March 25, 2009

Packing up the Road Show

As the exhibition of photographs and paintings of abandoned houses draws to a close, and I write final reports to grant agencies, I feel as though I am putting a bookmark in an incompletely read novel. I often have to do this in my creative work - come to stopping places with stories not completely told. Because the business of being an artist must go on, with other exhibitions to launch, commissions to start, and courses to teach, ending a line of work can seem somewhat abrupt at times. But continuing in the analogy of reading, the work is not really ended, only halted temporarily in order to meet other obligations. Would that I could devote a whole year on nothing but an art or writing project!
The exhibition in Blackville was enjoyable, and I have to thank Grace Jameson, Director of the Rivers, Rails, and Crossroads Discovery Center, for all her hard work in promoting and setting up this exhibition. I especially liked her power point presentation of the paintings that I had completed in the genre of bucolic scenes. There were over a hundred paintings displayed on a wide screen - which presented a comprehensive overview of my work on the subject of abandoned architecture. The work spanned over a decade of recording, sketching and painting these houses. I have included a few from years past.
This Saturday, I’ll be heading back down to Blackville to pack up the exhibition. Once again, it seems like a lot of work, and once again, it is forecast to be pouring down rain when I pick it up. Oddly enough, for the past two decades, it has rained every time I have to deliver or pick up art work. It has been so certain that I have come to believe that I could break a drought in any geographic location just by turning up there with art to deliver. It is uncanny.

March 19, 2009

The Solitary Chair

There was a solitary, rusted chair on the porch of an abandoned house on Treadwell Street. Sunlight pierced the holes on its back and illuminated them like stars in a night sky. There was a mysterious package to the side of the chair, unopened, resting where it lay when someone walked away from it years earlier.
I painted this scene on a heavy walnut panel some years ago. I had wheeled the coated panel to the site with a makeshift easel on a small cart. While I painted the bitter-sweet scene of time gone by, a car pulled up by the curb. A rather spry-looking old woman beamed out at me from the driver’s seat and inquired why I was painting this particular place. I responded that I liked the stark black and white forms and that I was painting a number of abandoned homes like this.
The woman who asked introduced herself as Clemmie Weber and proceeded to give me an impromptu history of Treadwell Street. The street was populated by adults at the time I painted it but it used to be a place for African American professionals and their families, she explained. Dr.
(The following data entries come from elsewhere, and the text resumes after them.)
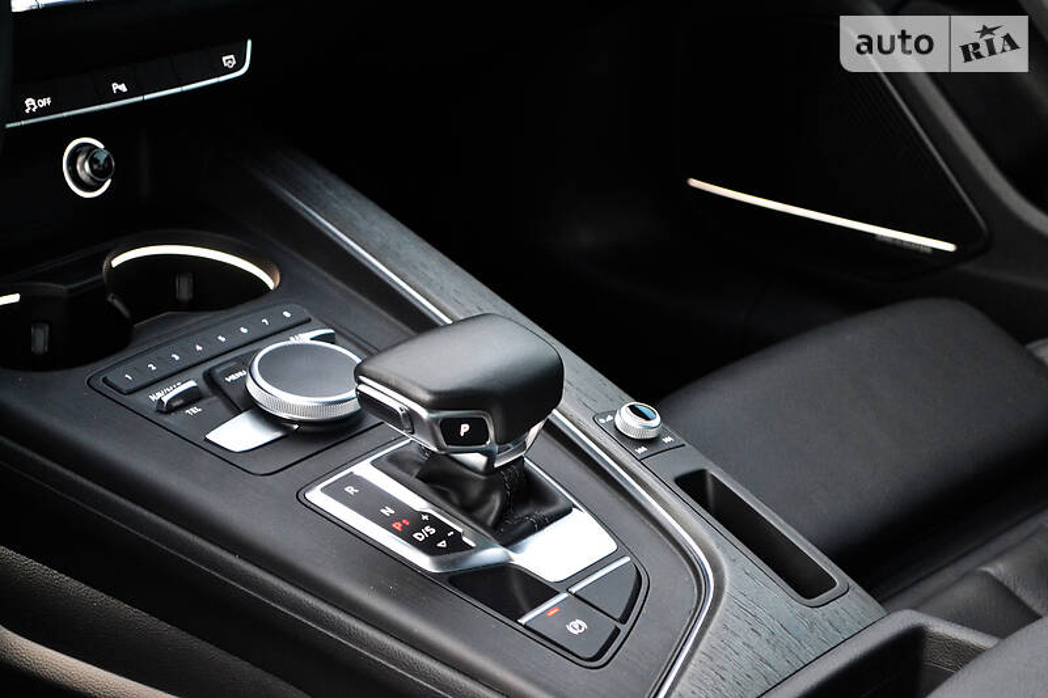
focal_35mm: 82
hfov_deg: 24.6
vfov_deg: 16.5
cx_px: 524
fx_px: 2401
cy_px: 349
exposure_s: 1/15
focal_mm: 55
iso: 2200
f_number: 5.6
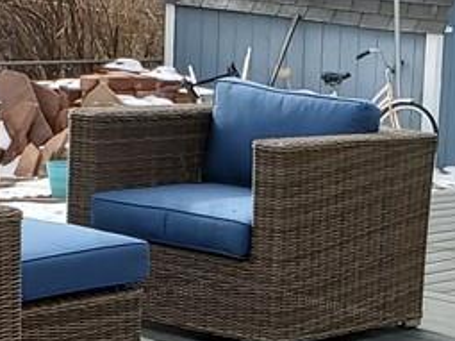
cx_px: 551
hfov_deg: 11.9
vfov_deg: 9.0
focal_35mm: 163
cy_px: 439
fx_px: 2141
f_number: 2.4
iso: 50
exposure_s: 1/906
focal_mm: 4.3
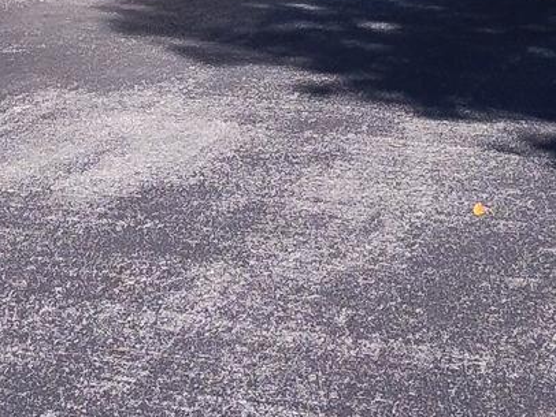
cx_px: 164
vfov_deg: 10.9
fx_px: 2025
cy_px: -371
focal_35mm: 126
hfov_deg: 15.6
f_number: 1.7
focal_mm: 4.71
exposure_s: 1/2166
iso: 100
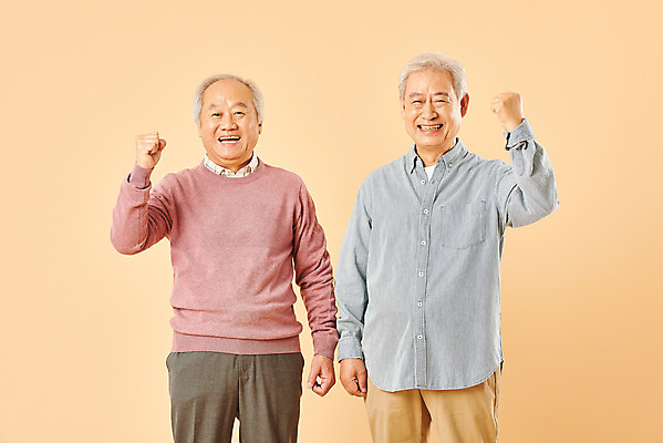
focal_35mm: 105
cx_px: 332
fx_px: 1935
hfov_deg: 19.4
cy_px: 222
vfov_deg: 13.1
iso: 100
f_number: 8
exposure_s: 1/125
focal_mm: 105
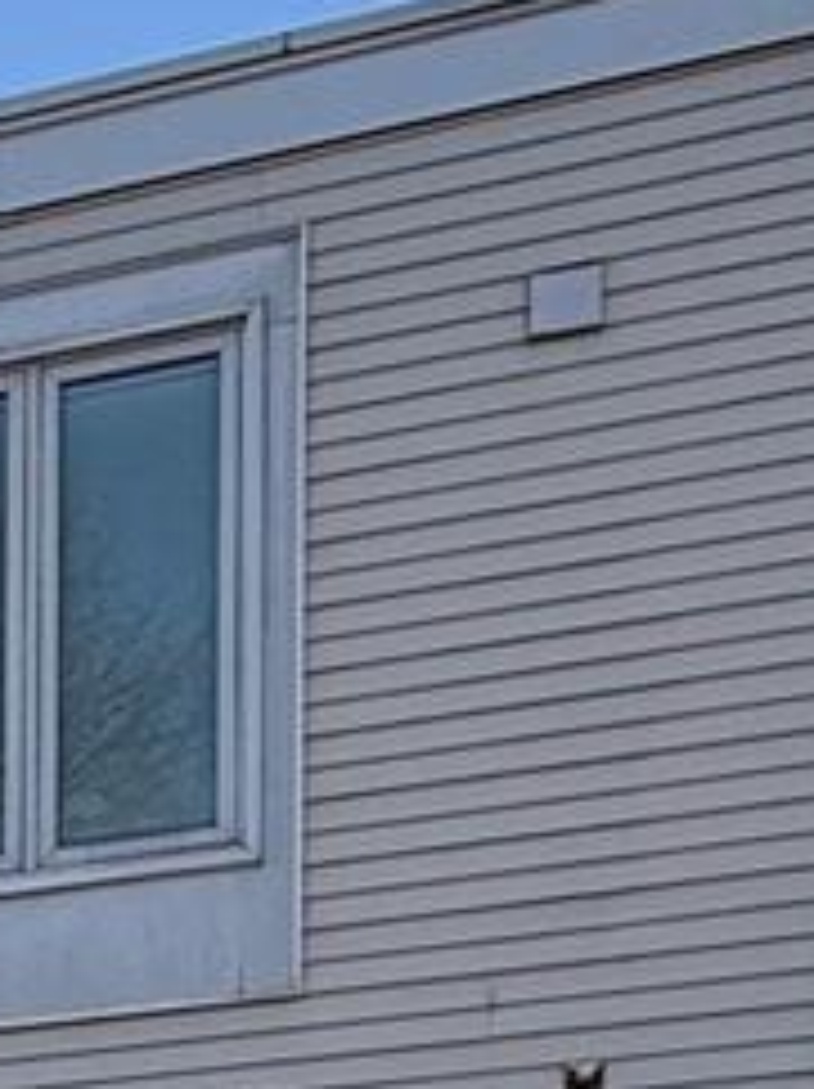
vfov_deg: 17.7
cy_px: 1971
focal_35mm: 89
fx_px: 2795
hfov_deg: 14.8
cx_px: -576
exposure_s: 1/789
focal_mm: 2.22
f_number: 2.2
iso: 50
Weber had many found memories of growing up on Treadwell Street, including the games children played. The children’s "parade of the houses," was one which caught my interest. This was a contest of sorts, to see who could design the best house from cardboard, papers and fabrics. The embellished houses were placed on roller skates with strings attached to them and rolled down the street. (The image comes back to be now as I am finishing my own parade of painted houses on wood and masonite panels).
The idea of a parade of hand-crafted fun intrigued me. I was reminded of my own youth, when I made makeshift houses out of rocks and tree stumps - with carpets cut from moss. Bowls of food were made from acorn shells. It was an age before videos, PC’s, and I-pods. I have often wondered about how much these items give, yet take away. When entertainment is downloaded rather than self generated does it soften and erode an ability to create one’s own amusement? I posited this question to one of my art teacher colleagues this week . She had noted that children at her school didn’t quite know what to do with themselves at recess without the usual accouterments of youthful entertainment technologies and thus were made to exercise by a forced walk, single file, around the grounds. Hardly entertaining.
So while I enjoy the benefits of an information age, I still find solace in tempering that with my low tech pencils, papers, inks, paints, brushes and wood. Because although it is my profession, it is also not forgetting how to play.